Amazon Redshift is a data warehouse product which forms part of the larger cloud-computing platform Amazon Web Services. It is built on top of technology from the massive parallel processing (MPP) data warehouse company ParAccel to handle large scale data sets and database migrations. Redshift uses parallel-processing and compression to decrease command execution time. This allows Redshift to perform operations on billions of rows at once.
Connecting to the Database¶
Mammoth allows you to connect to your Database and get the data into Mammoth.
Select API & Databases from the add menu and click on AWS Redshift.
Create a new connection and add your database credentials - Host URL, Port, Username, Password.
Once the connection is established, you will be presented with a list of tables and views in that database.
After you have selected the table you want to work on, you get options to schedulw data imports as discussed in the next section.
Scheduling your Data Pulls¶
You can start retrieving the data now or at a specific time according to your choice. You can also schedule the data pull in order to get the latest data from your Database at a certain time interval - just once, daily, weekly or monthly.

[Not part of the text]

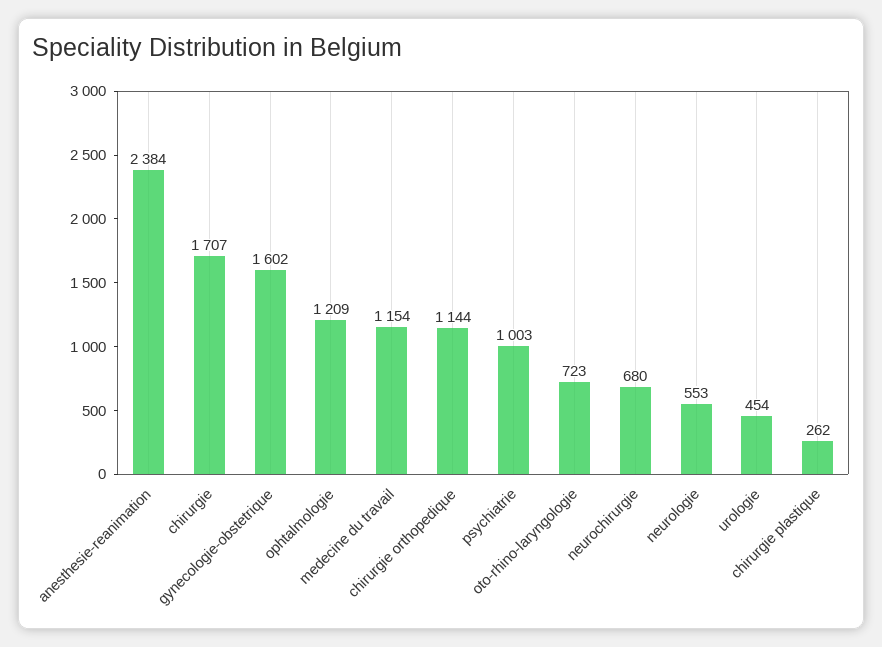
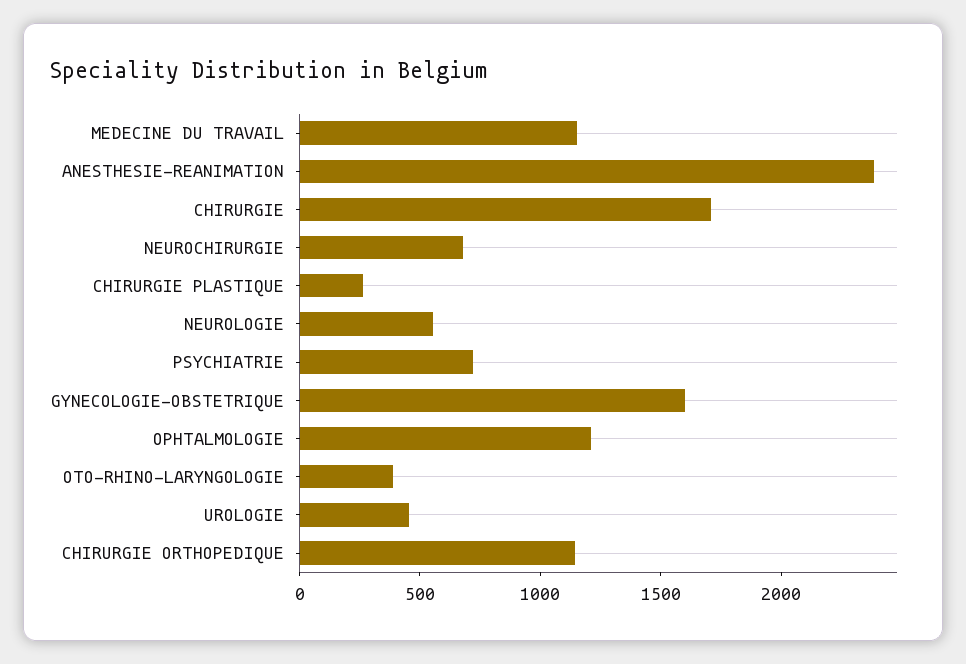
psychiatrie: 1003 -> 700
oto-rhino-laryngologie: 723 -> 400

On every data pull from your Database, you also have an option to either replace the older data or combine with older data.
On choosing Combine with older data option, you will get an option to choose a unique sequence column. Using this column, on refresh, Mammoth will pick up all the rows that have greater value in this column than the previous data pull .
Make sure that Mammoth’s public IP address is added to your whitelist.
Mammoth’s public IP is displayed on the create connection window.